How to complete this task = Take the lines below beginning at the line that has "X137839Y258363D01*" and stopping after the line that has "X132373Y221216D01*", and print them exactly as they are, with no other lines.

The records =

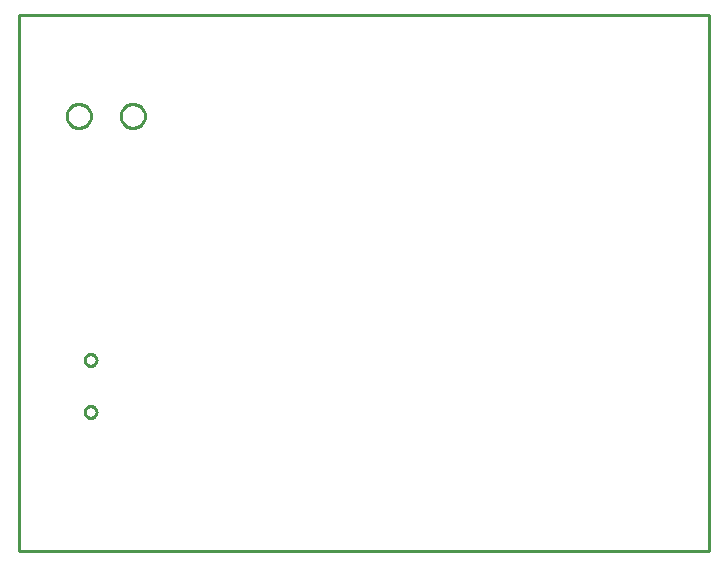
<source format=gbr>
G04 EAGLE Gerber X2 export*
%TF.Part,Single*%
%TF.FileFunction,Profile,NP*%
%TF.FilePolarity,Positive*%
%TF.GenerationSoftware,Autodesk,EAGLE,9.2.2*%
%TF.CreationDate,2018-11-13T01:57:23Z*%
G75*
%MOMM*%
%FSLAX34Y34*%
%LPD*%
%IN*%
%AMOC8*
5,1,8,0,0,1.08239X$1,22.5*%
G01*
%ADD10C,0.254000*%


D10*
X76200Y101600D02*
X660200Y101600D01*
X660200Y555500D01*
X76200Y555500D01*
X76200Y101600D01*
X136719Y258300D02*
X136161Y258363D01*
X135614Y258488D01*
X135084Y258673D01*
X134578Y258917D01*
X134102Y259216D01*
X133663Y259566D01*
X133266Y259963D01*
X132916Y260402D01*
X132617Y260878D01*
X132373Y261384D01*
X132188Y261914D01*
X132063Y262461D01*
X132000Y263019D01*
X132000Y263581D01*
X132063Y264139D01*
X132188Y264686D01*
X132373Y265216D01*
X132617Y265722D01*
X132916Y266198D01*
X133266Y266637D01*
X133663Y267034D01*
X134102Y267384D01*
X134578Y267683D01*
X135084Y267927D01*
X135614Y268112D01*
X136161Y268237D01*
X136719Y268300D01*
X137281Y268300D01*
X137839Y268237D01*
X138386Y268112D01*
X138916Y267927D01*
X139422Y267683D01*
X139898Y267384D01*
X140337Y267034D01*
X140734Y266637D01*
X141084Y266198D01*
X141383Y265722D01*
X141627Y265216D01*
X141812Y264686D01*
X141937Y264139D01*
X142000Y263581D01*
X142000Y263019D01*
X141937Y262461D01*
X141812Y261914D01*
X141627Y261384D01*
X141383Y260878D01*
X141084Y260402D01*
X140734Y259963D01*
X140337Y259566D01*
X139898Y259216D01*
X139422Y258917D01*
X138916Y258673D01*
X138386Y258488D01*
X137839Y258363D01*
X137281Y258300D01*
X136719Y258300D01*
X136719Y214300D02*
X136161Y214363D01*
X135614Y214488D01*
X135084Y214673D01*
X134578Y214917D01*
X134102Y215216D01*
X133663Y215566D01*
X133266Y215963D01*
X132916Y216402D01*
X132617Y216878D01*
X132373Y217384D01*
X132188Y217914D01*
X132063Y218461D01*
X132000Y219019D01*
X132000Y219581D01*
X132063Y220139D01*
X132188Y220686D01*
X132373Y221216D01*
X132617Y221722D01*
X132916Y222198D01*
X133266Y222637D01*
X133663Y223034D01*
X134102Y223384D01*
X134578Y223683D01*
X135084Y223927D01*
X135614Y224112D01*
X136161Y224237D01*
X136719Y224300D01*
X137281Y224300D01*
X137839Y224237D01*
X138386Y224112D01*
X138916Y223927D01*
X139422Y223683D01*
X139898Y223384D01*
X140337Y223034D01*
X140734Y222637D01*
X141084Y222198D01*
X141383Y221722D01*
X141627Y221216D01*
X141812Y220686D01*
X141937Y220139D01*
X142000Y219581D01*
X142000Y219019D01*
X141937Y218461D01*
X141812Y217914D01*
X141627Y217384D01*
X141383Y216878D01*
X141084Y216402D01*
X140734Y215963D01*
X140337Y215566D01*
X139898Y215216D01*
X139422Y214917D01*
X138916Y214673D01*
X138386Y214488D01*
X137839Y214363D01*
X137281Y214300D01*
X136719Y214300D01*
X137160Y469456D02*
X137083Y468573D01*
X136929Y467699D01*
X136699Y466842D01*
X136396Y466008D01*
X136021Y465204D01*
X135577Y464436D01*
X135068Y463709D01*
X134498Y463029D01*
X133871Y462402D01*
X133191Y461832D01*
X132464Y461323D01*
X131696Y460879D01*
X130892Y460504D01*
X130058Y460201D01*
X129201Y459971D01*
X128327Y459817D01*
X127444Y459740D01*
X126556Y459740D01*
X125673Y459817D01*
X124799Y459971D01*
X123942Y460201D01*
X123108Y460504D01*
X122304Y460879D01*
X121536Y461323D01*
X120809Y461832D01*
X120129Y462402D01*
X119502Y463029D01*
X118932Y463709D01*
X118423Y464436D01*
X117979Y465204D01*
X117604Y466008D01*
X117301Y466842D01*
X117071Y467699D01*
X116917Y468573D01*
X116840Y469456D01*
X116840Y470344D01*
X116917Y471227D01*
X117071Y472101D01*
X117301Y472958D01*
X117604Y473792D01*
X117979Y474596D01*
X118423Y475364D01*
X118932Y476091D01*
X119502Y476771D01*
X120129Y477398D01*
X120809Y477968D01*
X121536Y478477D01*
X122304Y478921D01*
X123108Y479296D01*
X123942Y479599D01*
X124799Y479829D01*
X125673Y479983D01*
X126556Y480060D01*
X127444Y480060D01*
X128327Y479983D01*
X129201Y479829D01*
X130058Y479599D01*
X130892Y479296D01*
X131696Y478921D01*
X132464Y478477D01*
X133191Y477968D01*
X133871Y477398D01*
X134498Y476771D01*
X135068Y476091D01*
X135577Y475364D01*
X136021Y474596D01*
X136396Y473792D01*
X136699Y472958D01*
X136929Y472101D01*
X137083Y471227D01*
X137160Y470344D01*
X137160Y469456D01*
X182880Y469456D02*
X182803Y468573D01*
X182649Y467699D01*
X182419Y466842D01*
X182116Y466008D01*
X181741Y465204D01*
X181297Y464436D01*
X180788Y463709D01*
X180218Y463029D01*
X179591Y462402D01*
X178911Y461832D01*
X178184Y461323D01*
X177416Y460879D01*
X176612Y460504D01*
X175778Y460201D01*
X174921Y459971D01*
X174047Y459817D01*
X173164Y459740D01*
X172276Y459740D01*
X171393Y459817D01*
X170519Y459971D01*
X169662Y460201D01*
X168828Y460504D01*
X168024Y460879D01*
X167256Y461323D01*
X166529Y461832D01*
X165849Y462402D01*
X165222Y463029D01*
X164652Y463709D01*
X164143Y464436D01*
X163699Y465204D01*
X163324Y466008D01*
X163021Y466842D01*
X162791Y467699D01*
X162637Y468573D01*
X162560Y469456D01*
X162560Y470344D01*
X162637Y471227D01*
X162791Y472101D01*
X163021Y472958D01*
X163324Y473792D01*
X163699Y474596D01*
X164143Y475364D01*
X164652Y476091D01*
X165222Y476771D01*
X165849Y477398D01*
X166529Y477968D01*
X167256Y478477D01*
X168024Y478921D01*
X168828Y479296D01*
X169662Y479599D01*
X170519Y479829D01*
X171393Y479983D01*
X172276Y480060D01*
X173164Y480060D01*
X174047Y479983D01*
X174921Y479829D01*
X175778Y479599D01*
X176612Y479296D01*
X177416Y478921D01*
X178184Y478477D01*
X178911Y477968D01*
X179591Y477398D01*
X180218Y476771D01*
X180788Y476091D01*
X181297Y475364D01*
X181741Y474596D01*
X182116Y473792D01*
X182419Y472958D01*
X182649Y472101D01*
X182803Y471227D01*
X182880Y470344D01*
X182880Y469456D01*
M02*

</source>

---

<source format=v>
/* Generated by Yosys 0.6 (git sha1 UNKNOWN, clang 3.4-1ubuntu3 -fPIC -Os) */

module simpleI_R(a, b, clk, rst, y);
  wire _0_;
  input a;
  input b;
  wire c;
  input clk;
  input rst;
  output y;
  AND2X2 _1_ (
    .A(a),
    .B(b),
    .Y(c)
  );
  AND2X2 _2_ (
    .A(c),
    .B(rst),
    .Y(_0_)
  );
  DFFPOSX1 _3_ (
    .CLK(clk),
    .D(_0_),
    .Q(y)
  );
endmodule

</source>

* * *

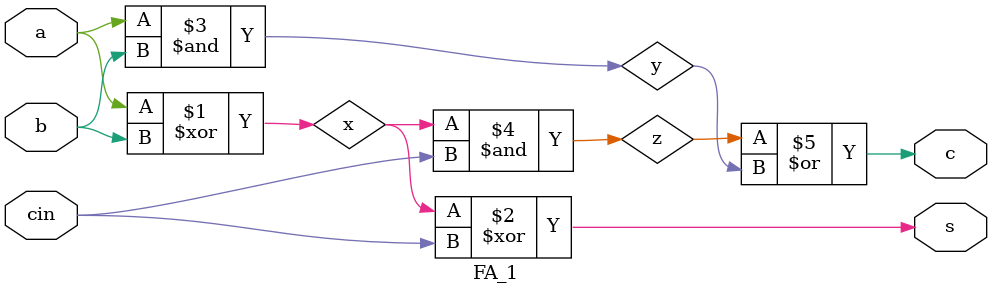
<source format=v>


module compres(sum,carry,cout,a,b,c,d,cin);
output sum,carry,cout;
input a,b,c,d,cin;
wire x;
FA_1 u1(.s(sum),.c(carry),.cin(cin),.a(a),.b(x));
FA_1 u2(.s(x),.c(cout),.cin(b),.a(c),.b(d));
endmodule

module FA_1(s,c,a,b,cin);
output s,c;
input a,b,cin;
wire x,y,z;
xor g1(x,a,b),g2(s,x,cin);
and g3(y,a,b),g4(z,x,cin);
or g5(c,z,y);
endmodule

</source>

Problem solution =
X137839Y258363D01*
X137281Y258300D01*
X136719Y258300D01*
X136719Y214300D02*
X136161Y214363D01*
X135614Y214488D01*
X135084Y214673D01*
X134578Y214917D01*
X134102Y215216D01*
X133663Y215566D01*
X133266Y215963D01*
X132916Y216402D01*
X132617Y216878D01*
X132373Y217384D01*
X132188Y217914D01*
X132063Y218461D01*
X132000Y219019D01*
X132000Y219581D01*
X132063Y220139D01*
X132188Y220686D01*
X132373Y221216D01*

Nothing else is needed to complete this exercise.